The Building and Construction Industry Training Organisation (BCITO) is experiencing unprecedented growth in new apprenticeships, but the construction industry still remains woefully short on skilled tradespeople.
Now with 9000 apprentices in training, having signed on an average of 106 new sign-ups per week in 2014, BCITO chief executive Ruma Karaitiana says it’s still not enough to meet growing demand.
“All of the construction trades across the board, from carpentry to painting and brick & blocklaying, are under huge amounts of pressure, and all the data says this pressure will continue into the 2020s,” he says.

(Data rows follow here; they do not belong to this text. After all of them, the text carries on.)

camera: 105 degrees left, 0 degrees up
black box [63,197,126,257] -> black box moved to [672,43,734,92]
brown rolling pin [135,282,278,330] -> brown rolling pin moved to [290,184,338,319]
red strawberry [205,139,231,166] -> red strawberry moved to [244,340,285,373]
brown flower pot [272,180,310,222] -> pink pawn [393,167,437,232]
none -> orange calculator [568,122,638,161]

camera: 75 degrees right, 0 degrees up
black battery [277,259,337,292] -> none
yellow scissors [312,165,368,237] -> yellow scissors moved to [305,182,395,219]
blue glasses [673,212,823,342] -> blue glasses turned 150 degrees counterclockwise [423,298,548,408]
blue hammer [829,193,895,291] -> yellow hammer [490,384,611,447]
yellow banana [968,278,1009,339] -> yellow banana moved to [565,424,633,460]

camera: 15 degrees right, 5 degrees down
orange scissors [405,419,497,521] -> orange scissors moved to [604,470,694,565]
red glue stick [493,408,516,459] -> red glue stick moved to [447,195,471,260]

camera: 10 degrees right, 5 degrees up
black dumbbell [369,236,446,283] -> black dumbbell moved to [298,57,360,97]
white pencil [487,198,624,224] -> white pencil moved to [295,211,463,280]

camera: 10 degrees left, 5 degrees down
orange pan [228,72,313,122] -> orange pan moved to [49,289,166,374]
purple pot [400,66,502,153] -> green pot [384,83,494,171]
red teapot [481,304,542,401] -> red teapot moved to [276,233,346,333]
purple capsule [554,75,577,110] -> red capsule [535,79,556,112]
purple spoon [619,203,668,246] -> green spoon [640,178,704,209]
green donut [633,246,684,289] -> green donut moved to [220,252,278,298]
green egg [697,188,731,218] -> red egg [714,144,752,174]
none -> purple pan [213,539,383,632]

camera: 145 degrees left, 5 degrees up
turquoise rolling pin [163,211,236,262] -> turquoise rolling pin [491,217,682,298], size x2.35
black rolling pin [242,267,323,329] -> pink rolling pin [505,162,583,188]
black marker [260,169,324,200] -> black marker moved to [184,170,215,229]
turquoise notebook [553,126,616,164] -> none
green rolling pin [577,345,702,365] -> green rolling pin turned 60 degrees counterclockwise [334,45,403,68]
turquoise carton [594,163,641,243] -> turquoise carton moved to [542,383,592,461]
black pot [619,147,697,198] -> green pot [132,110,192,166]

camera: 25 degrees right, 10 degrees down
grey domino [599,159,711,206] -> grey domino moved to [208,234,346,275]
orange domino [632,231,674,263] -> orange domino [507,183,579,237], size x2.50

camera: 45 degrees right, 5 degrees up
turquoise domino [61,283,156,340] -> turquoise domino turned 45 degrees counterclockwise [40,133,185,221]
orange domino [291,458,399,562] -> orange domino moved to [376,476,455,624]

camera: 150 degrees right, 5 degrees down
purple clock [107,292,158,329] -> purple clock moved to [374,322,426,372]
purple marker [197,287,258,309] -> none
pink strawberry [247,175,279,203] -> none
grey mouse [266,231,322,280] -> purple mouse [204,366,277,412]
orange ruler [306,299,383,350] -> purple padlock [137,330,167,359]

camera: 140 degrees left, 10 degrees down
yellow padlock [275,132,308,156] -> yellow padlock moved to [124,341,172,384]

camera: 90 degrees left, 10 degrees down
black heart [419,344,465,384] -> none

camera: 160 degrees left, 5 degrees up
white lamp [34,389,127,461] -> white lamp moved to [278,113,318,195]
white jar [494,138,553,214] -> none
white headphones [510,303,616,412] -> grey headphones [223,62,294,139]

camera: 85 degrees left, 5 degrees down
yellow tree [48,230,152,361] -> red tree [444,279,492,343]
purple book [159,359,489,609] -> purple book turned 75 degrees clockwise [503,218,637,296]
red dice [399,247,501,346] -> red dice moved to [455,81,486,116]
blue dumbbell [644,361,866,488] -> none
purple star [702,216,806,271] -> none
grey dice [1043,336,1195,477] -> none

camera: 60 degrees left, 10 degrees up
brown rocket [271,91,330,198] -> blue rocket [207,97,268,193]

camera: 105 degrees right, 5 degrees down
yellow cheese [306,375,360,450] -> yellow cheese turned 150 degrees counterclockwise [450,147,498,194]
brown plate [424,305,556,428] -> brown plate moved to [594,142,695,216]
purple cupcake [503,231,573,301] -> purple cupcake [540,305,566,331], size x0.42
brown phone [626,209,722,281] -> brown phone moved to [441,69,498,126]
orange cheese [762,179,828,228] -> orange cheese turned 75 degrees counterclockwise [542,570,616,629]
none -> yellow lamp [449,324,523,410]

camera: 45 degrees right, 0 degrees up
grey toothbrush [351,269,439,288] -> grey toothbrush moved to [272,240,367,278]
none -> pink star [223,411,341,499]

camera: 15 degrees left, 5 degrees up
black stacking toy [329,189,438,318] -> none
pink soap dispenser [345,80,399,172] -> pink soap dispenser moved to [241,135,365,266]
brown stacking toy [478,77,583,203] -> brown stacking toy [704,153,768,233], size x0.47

“We’ve come out of a period where, because of the recession, we weren’t building enough houses to maintain normal demand, particularly in Auckland. Then, unfortunately, we had the Christchurch earthquakes leading to large rebuild projects, which have only compounded the pressure.
The result is an extremely high demand environment and we simply don’t have the number of skilled tradespeople to meet that demand.”
Mr Karaitiana says the industry needs to spend more time and resources planning for its future skills and labour needs, and individual businesses need to stay in tune with the rest of the industry.
“This demand is going to go on for some time, so there needs to be a much more structured approach. Construction businesses need to be thinking about what their business demands are next year and then considering what they should be doing now to meet those demands.”
While thinking and planning is naturally largely based on individual order books, Mr Karaitiana believes businesses also need to step back and look at the whole industry, which is showing growth trends further into the future.
“One of the very real challenges we have is around the population — the construction industry wants the same people for its future that the engineering, farming and technology sectors want for their industries.
“Planning for the construction industry therefore means we need to understand what people might be available in the marketplace, and whether we should be more pre-emptive with our training and hiring decisions.”
As a result of industry growth, the BCITO recently signed up its 9000th apprentice — Deniro Larsen-Marsters of Auckland, a graduate of Te Puni Kokiri’s Maori Cadetship Programme.
Active since mid-2013, and in partnership with the BCITO, the programme supports unqualified Maori tradespeople into the industry, helping to alleviate demand for skilled workers.
The six-month cadetship is designed to give Maori in full-time employment the skills and experience to prepare them for further training and a career in the construction industry.
Following the cadetship, cadets are encouraged to transfer into an apprenticeship through the BCITO where they can go on to become qualified tradespeople or project or site managers.